- _Written exercise 1_: From the Cc line of the mailing-list post below, list every recipient, giving each one's name as shown, or the address itself where no name is given.

- _Quoted passage_:
start
Re: GiST for range types (was Re: Range Types - typo + NULL string constructor)

From: Alexander Korotkov <aekorotkov(at)gmail(dot)com>
To: Jeff Davis <pgsql(at)j-davis(dot)com>
Cc: pgsql-hackers(at)postgresql(dot)org, Heikki Linnakangas <heikki(dot)linnakangas(at)enterprisedb(dot)com>, Tom Lane <tgl(at)sss(dot)pgh(dot)pa(dot)us>
Subject: Re: GiST for range types (was Re: Range Types - typo + NULL string constructor)
Date: 2012-01-24 12:07:15
Message-ID: CAPpHfduv5bwwXgdErZvneX4bT0hDb6MLznk63+Ht9vGKBE2n1Q@mail.gmail.com
Views: Raw Message | Whole Thread | Download mbox | Resend email
Thread:
Lists: pgsql-hackers

Hi!

New version of patch is attached.
On Thu, Dec 22, 2011 at 11:46 AM, Jeff Davis <pgsql(at)j-davis(dot)com> wrote:

> A few comments:
>
> * In range_gist_picksplit, it would be nice to have a little bit more
> intuitive description of what's going on with the nonEmptyCount and
> nonInfCount numbers. For instance, it appears to depend on the fact that
> a range must either be in nonEmptyCount or in nonInfCount. Also, can you
> describe the reason you're multiplying by two and taking the absolute
> value? It seems to work, but I am missing the intuition behind those
> operations.
end
- _Written exercise 2_: Format as a JSON list of strings the listing lines from the line containing "red line: rotated 75 degrees clockwise" up to and including the line containing "orange ellipse: moved", one string per line, omitting the picture lines.

- _Record extracts_:
start
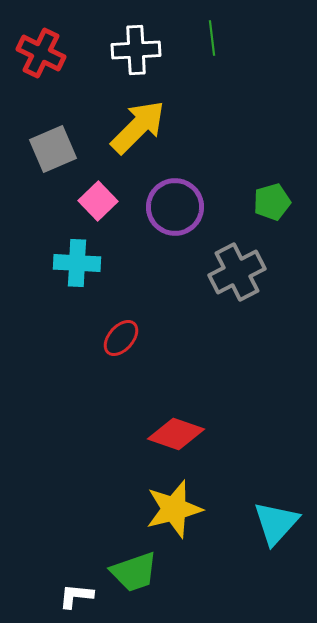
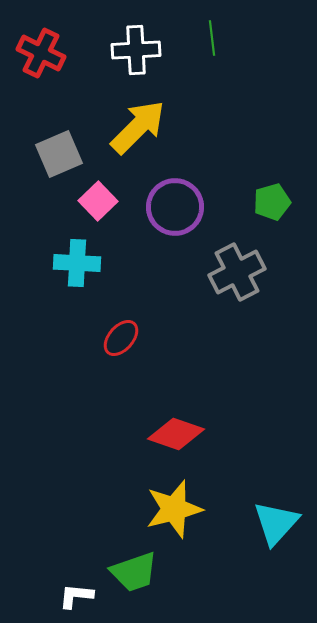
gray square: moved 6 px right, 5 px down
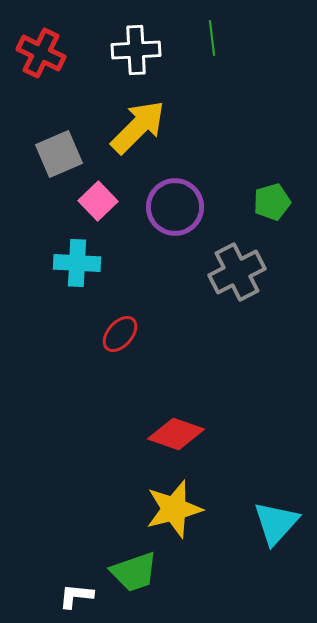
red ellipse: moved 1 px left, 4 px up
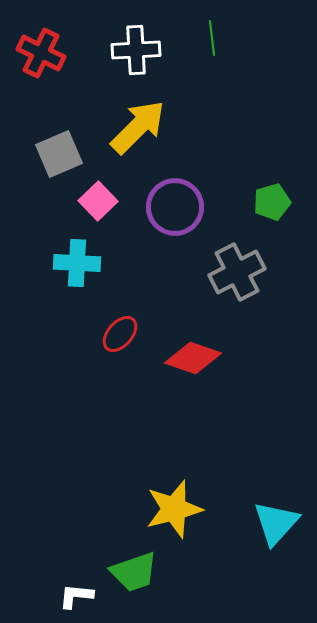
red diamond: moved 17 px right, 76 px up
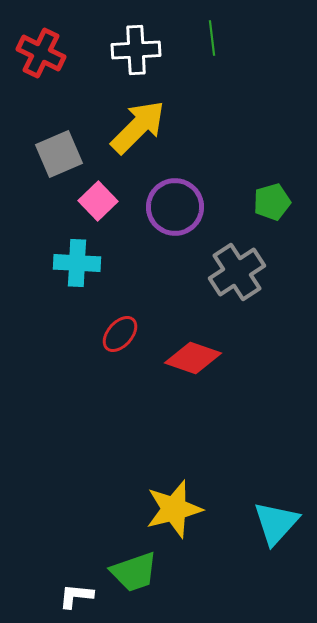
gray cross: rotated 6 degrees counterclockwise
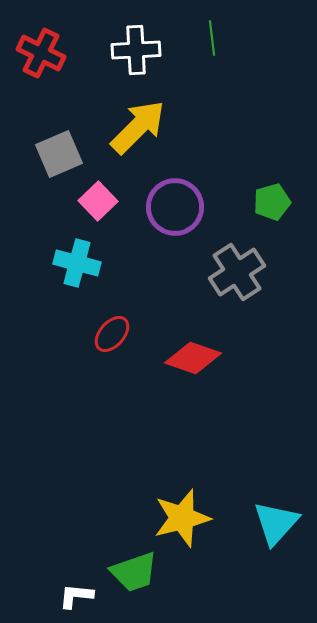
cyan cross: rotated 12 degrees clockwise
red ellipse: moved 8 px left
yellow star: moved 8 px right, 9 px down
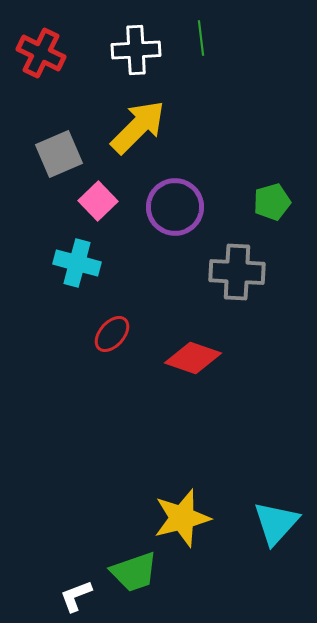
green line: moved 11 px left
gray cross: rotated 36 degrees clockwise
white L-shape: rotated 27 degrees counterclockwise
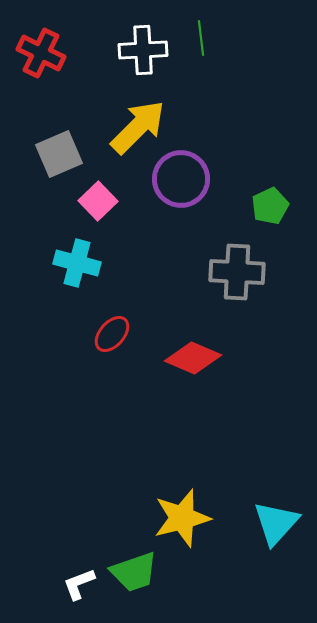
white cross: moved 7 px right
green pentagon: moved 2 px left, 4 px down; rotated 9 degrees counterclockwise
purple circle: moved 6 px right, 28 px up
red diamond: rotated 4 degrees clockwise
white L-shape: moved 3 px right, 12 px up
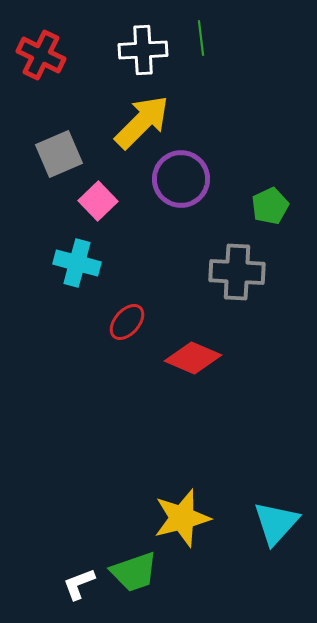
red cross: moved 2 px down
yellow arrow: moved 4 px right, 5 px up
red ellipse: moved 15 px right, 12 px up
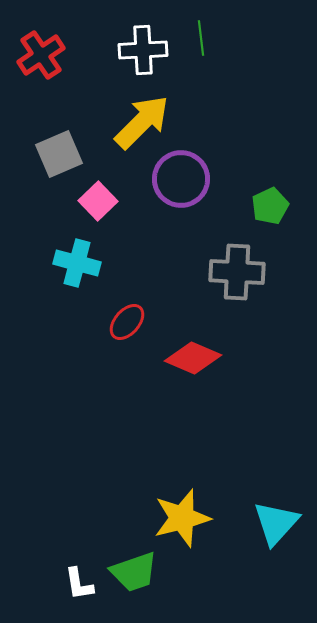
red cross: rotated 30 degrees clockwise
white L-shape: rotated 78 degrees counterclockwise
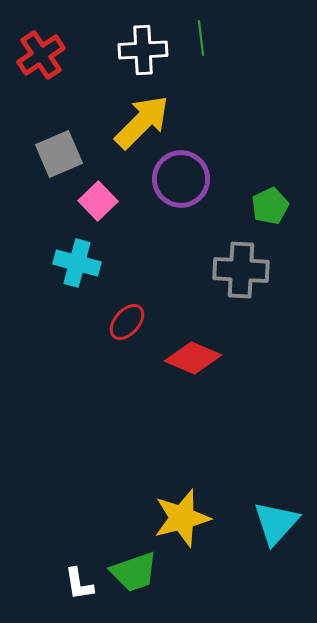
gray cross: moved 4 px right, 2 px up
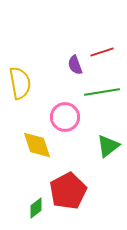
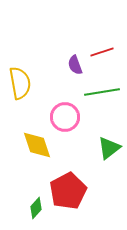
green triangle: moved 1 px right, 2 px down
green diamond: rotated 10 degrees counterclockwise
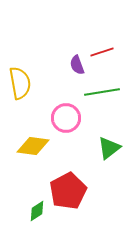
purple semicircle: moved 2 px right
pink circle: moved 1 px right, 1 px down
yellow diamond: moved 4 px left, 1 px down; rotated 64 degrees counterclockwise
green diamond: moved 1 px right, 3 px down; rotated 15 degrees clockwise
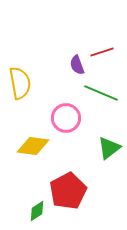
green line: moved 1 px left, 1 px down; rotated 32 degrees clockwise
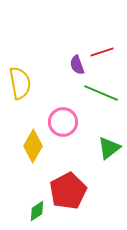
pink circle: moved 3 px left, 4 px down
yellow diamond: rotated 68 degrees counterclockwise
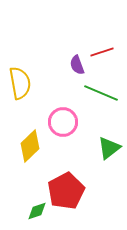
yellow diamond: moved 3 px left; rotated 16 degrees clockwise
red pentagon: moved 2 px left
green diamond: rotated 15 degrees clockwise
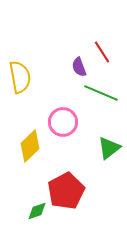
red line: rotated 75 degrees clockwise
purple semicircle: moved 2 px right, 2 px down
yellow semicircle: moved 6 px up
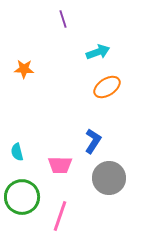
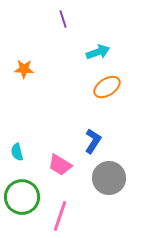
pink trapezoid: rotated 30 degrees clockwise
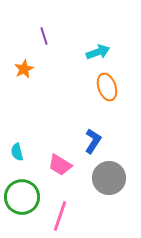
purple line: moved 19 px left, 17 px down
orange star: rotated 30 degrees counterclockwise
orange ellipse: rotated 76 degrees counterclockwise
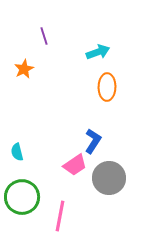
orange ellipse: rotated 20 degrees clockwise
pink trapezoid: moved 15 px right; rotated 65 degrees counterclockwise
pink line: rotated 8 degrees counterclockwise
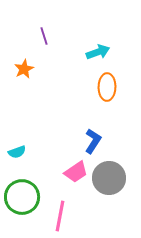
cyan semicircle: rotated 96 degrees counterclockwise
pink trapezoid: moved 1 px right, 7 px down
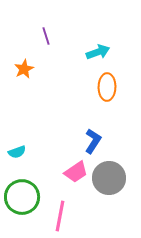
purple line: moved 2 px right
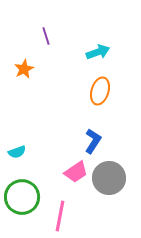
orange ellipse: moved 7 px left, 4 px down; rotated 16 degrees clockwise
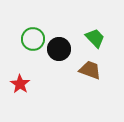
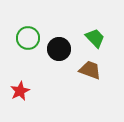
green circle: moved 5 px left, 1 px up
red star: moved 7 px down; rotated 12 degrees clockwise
end
start
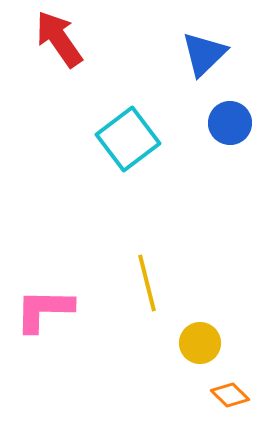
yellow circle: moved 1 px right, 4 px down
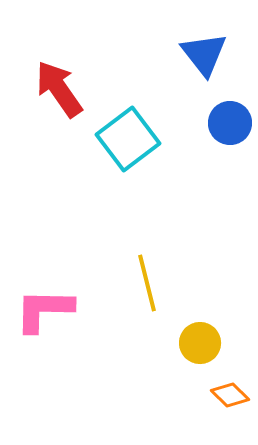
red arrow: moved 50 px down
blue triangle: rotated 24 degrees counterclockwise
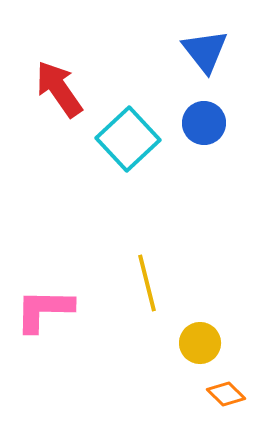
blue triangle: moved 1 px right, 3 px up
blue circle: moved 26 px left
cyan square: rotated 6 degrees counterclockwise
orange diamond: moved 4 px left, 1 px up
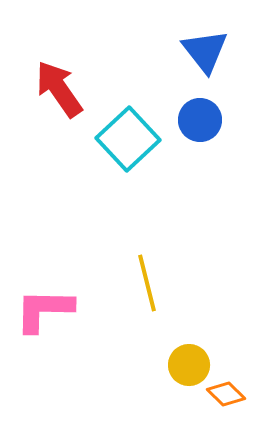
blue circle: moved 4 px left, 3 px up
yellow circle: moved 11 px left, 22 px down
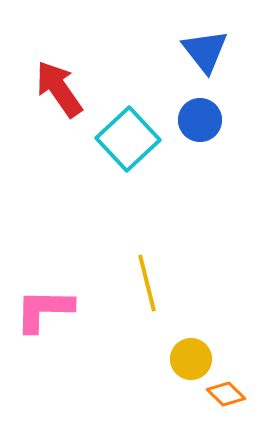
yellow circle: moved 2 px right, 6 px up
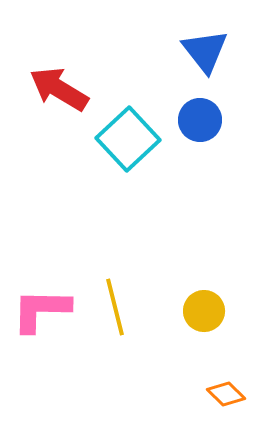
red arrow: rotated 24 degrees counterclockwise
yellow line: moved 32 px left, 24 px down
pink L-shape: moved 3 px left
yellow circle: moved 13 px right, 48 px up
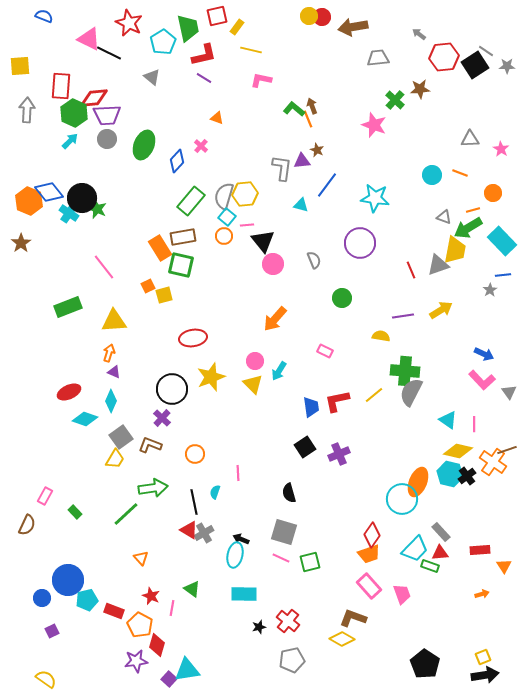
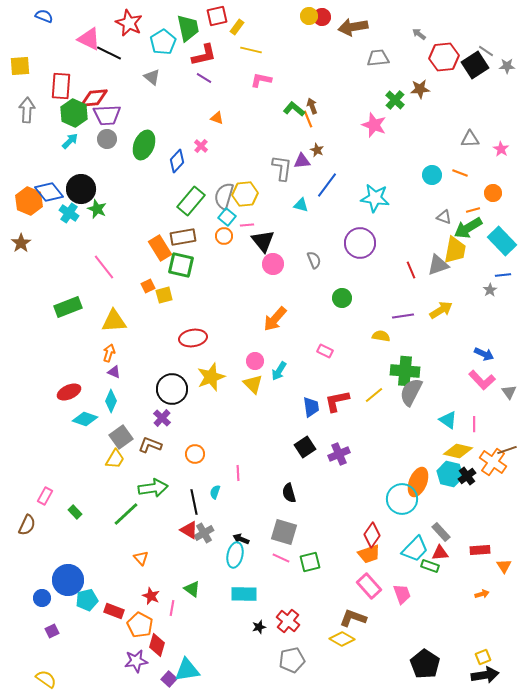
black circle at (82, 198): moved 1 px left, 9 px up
end
- _Correct output 1_:
pgsql-hackers(at)postgresql(dot)org
Heikki Linnakangas
Tom Lane

- _Correct output 2_:
[
  "red line: rotated 75 degrees clockwise",
  "purple semicircle: moved 2 px right, 2 px down",
  "yellow semicircle: moved 6 px up",
  "pink trapezoid: rotated 30 degrees clockwise",
  "purple line: moved 19 px left, 17 px down",
  "orange star: rotated 30 degrees counterclockwise",
  "orange ellipse: rotated 76 degrees counterclockwise",
  "orange ellipse: rotated 20 degrees clockwise",
  "pink trapezoid: moved 15 px right; rotated 65 degrees counterclockwise",
  "pink line: rotated 8 degrees counterclockwise",
  "cyan semicircle: rotated 96 degrees counterclockwise",
  "pink trapezoid: moved 1 px right, 7 px down",
  "purple line: moved 2 px right",
  "orange ellipse: moved 7 px left, 4 px down; rotated 16 degrees clockwise"
]